Непередаваемое ощущение, которое рождает холод, проникший в каждую щель и шов между шкурами. Стены покрылись инеем. Он нарастал на меху, костяных крюках и деревянных жердях, превращая жилище в подобие ледяной пещеры. Дыхание Унука вырывалось изо рта густыми клубами пара, оседая на бороде и бровях, превращая лицо в маску изморози. Кайак дышал реже и тяжелее. Его седые усы покрылись ледяной бахромой.
Он стоял на коленях перед маленькой кучей веток ивы, которые они заготовили летом. Теперь эти сухие и ломкие ветки лежали перед ним, но не хотели гореть. Кайак чиркал кремнем, высекая искры, подносил трут, и дул на него. Каждый раз пламя вспыхивало на мгновение и тут же гасло.
— Гори же, — прошептал он, и голос его прозвучал хрипло, с надрывом. — Гори!

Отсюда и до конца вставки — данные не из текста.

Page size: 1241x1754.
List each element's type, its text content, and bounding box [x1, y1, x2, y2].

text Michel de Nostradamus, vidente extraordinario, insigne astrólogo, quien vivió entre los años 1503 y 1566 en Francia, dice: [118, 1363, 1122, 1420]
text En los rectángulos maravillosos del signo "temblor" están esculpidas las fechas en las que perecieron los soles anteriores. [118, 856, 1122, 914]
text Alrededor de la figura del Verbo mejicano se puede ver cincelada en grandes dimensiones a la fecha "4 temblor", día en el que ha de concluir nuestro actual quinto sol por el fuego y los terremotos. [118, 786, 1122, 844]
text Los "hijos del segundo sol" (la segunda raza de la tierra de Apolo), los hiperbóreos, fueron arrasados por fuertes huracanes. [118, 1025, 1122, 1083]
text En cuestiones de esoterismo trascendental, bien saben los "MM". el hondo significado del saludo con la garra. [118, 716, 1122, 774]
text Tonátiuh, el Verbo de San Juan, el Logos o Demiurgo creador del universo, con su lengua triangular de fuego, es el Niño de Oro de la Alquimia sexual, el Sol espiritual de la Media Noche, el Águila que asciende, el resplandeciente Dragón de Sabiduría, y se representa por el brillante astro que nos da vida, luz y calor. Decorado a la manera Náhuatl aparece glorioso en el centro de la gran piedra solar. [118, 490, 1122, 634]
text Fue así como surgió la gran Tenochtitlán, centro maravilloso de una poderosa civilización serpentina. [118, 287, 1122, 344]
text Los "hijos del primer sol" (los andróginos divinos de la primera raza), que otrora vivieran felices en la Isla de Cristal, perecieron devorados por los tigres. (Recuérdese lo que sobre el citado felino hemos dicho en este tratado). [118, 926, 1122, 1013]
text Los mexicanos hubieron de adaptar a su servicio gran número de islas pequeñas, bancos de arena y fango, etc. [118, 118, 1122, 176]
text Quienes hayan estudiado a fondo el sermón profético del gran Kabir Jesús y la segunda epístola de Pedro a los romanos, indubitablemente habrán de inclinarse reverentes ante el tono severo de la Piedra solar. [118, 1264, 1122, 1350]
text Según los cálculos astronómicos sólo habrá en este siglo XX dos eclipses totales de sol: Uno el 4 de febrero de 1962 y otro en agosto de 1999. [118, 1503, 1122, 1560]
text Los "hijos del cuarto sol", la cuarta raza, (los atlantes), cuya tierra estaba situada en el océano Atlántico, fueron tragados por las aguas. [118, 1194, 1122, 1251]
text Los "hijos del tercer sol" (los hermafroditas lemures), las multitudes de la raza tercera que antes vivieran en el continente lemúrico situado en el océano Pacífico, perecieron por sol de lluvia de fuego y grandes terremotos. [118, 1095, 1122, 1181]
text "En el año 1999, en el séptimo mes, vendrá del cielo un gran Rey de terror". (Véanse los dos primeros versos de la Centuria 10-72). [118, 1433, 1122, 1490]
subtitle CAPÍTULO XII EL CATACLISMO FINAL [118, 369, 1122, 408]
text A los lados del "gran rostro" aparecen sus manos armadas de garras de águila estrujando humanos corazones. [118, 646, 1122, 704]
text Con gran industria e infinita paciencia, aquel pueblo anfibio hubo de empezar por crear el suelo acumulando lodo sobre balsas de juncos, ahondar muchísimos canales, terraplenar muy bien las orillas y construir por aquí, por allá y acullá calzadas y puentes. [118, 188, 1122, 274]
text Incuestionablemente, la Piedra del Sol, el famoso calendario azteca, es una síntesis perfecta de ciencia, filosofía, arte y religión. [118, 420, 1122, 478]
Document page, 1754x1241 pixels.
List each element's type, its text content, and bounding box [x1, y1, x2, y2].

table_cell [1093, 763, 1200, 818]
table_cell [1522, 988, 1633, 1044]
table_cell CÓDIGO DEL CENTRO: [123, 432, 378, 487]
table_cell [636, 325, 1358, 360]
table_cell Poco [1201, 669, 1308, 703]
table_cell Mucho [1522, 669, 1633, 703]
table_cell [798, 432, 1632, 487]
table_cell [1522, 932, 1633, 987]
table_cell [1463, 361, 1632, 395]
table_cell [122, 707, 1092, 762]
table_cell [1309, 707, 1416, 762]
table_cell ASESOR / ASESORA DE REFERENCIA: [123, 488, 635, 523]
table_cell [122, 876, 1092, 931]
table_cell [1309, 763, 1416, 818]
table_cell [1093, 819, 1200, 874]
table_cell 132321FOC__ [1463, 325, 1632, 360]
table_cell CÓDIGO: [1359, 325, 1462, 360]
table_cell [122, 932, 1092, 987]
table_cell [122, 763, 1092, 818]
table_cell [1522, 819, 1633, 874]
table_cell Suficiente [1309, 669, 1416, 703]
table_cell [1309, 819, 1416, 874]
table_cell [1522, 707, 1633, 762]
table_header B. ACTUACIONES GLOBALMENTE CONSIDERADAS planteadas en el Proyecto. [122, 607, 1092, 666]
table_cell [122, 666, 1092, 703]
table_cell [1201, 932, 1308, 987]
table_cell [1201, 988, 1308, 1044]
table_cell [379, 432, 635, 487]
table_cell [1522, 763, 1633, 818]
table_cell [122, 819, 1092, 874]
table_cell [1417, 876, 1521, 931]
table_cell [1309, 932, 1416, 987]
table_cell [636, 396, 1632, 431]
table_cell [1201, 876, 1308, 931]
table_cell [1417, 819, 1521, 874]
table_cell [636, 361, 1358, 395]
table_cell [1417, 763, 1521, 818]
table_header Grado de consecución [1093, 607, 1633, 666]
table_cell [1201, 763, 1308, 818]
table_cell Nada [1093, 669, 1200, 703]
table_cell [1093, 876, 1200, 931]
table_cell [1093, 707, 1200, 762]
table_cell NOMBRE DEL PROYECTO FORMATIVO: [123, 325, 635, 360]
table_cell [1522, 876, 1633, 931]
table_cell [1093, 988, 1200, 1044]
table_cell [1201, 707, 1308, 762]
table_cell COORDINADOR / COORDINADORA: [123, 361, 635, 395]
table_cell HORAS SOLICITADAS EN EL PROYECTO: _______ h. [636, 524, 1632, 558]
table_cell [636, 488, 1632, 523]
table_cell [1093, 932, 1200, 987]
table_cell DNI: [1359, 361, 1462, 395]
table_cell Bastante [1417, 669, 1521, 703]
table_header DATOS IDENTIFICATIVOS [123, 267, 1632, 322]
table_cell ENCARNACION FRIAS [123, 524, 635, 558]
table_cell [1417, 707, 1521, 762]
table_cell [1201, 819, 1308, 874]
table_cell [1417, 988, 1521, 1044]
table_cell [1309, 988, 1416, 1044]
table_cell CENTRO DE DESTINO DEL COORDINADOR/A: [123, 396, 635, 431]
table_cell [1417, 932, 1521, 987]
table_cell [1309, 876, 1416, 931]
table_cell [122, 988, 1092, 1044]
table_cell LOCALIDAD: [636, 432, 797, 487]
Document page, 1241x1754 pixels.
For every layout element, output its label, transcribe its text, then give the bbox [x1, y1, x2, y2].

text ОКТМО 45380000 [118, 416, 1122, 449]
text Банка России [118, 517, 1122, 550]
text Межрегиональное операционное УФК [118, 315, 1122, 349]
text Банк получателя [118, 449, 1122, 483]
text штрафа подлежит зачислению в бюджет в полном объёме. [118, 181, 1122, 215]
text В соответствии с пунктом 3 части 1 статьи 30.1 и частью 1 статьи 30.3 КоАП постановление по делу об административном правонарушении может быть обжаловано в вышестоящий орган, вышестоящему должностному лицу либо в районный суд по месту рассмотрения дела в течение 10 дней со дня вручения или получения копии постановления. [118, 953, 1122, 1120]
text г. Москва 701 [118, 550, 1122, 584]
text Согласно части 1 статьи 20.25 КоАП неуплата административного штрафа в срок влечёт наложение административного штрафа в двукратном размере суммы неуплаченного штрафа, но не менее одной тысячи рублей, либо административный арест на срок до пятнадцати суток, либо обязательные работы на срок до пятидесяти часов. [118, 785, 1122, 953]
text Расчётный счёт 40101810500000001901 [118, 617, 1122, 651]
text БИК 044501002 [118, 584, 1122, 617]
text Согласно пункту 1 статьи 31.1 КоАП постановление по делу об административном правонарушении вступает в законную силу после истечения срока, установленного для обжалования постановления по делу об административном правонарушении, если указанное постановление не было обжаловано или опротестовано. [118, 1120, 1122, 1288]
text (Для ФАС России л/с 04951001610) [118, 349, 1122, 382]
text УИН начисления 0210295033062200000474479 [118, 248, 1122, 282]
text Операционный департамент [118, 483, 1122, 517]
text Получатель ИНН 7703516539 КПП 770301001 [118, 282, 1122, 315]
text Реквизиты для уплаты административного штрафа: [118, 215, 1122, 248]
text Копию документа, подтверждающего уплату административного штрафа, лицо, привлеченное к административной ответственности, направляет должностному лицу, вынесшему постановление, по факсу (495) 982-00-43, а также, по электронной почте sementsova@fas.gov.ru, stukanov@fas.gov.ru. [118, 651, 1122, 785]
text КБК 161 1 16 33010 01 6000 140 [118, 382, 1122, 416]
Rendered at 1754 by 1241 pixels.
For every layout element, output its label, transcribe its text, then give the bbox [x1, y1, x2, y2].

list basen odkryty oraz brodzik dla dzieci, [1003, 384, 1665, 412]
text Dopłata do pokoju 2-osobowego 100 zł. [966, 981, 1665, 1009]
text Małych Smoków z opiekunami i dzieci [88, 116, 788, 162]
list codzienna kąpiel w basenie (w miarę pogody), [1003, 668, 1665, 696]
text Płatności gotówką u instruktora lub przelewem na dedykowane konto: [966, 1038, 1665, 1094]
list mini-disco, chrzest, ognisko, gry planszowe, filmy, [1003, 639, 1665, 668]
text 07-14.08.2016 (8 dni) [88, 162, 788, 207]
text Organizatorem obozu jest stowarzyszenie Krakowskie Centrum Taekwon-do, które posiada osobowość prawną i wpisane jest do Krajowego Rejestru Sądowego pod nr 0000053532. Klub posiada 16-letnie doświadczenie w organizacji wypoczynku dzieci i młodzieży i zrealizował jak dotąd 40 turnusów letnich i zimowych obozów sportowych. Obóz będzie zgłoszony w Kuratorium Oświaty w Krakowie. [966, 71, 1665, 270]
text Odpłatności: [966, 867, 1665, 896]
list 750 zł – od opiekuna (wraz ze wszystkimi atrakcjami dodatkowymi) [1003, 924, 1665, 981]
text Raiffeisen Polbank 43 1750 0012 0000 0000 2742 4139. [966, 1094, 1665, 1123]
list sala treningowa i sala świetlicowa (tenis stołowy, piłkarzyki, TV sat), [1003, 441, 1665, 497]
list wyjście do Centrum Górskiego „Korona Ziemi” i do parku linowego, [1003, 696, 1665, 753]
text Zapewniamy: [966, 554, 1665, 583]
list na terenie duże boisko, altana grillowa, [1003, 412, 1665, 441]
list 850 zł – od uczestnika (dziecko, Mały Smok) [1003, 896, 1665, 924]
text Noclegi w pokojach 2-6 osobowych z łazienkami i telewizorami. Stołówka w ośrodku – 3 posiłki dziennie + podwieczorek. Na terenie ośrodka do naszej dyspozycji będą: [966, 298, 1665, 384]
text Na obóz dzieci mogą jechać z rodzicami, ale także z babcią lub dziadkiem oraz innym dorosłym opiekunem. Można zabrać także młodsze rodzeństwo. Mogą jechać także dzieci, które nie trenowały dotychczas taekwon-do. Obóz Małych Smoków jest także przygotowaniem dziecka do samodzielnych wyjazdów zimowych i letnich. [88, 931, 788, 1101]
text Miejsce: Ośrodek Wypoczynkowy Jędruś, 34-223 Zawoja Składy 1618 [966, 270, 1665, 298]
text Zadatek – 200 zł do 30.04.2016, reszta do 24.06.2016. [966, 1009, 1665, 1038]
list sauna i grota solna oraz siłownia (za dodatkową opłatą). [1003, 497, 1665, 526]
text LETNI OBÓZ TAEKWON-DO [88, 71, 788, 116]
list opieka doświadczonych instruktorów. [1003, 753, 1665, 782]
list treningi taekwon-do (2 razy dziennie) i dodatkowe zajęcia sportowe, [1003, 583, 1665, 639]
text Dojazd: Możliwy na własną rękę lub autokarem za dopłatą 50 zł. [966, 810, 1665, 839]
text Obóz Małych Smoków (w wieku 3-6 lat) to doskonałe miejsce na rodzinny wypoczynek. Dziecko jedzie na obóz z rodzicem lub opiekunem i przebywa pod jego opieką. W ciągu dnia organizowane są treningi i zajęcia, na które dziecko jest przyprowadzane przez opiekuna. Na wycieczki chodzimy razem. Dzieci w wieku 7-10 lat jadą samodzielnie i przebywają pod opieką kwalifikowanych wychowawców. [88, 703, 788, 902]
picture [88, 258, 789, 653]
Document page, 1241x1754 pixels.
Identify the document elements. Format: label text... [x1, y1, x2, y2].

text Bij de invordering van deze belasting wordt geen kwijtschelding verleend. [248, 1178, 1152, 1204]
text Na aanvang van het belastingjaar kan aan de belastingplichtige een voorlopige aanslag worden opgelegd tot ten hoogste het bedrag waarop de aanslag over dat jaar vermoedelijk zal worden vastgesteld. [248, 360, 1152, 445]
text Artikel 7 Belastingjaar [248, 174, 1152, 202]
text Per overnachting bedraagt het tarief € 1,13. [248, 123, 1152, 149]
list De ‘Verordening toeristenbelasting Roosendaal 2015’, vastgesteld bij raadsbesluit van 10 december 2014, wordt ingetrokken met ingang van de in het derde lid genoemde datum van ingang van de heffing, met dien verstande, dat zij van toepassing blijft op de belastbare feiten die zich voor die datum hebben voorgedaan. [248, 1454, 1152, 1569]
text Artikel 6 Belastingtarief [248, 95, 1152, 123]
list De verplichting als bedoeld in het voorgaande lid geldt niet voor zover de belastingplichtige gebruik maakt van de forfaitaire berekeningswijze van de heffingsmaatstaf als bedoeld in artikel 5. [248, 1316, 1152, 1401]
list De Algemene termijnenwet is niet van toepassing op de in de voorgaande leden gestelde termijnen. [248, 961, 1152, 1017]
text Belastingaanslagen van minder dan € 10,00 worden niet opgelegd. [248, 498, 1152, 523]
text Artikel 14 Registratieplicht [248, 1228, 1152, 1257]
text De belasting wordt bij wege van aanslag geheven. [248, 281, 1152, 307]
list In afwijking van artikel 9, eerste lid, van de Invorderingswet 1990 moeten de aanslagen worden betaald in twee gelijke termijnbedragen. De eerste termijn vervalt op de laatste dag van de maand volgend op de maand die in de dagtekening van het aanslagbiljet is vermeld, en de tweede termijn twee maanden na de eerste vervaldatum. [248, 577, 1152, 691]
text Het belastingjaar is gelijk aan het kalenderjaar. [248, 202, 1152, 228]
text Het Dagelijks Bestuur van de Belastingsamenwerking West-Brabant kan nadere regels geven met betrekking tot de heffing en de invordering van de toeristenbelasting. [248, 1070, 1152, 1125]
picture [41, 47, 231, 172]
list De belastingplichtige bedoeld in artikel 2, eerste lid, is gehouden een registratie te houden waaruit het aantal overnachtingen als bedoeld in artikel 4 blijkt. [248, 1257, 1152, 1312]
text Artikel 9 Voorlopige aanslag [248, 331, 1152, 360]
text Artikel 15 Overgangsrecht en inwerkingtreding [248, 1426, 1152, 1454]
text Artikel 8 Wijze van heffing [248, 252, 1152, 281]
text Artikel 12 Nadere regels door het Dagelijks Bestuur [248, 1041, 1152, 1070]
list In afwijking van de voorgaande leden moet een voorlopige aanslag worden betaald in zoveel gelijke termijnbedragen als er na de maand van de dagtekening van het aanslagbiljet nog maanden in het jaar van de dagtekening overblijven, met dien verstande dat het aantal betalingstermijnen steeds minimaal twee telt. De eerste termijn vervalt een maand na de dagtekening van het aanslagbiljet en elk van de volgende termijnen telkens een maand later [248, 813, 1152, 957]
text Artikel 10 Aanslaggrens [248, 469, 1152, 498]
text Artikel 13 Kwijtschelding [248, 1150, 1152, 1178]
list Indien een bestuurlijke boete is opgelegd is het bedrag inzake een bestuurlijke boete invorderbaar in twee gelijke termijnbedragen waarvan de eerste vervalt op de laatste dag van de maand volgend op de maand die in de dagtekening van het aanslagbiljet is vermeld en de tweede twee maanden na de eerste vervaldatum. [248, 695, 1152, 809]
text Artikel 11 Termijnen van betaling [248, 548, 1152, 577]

Ветки загорелись, но плохо. Чёрный едкий дым заполнил ярангу, заставляя слезиться глаза. Тепла от этого огня было меньше, чем от одного жирового светильника, но зато дыма как от целого костра. Кайак закашлялся и утёр рукавом лицо, но слёзы всё равно текли. Он не мог понять, от дыма это или от чего-то другого.
Унук сидел у стены, сжимая в руках каменную плошку. Он пытался поправить кусок фитиля, пропитанный остатками ворвани. Жир кончился и от плошки пахло только горелым камнем. Он отбросил её в сторону. Плошка глухо стукнулась о шкуру, покатилась и замерла в углу.
— Нет больше ворвани! — выкрикнул Унук, и в голосе его звучала не просто злость, а ярость, копившаяся всю жизнь, которую он жил в тени старика. — Нерпы ушли далеко в море. На байдарке за ними не пойдёшь. Лёд встал неправильно. Торосы выше нас. Мы не сможем охотиться, пока не растает лёд, а он не растает.
Кайак не обернулся. Он смотрел на слабый огонь.
— Надо терпеть, — сказал он наконец. Слова прозвучали без той уверенности, что была две недели назад. Они были похожи на заклинание, которое он повторял сам себе, чтобы не сойти с ума.
Унук резко поднялся. Шкуры, покрытые инеем, хрустнули под ним. Несколько ледяных кристаллов посыпались на пол.
— Терпеть? — голос его стал тише и в этой тишине было что-то страшное. — Ты говорил, что предки так жили. Две недели назад ты говорил мне это у костра когда мы ели рыбу и пели песни. Помнишь?
Кайак медленно повернулся. Его лицо в полумраке казалось ужасающим. Глубокие морщины. Впалые щёки. Его глаза видели много зимовок, чтобы бояться ещё одной. Но сейчас в этих глазах была не мудрость, а растерянность.
— Я помню, — ответил он.
— Но предки уходили! — Унук шагнул вперёд и его тень накрыла старика. — Они не сидели здесь круглый год! Всё это время я думал об этом. Зимой наши предки уходили в южные стойбища, в лесотундру, где есть лес и дрова. Здесь они охотились только летом. Тут никто не жил зимой никогда.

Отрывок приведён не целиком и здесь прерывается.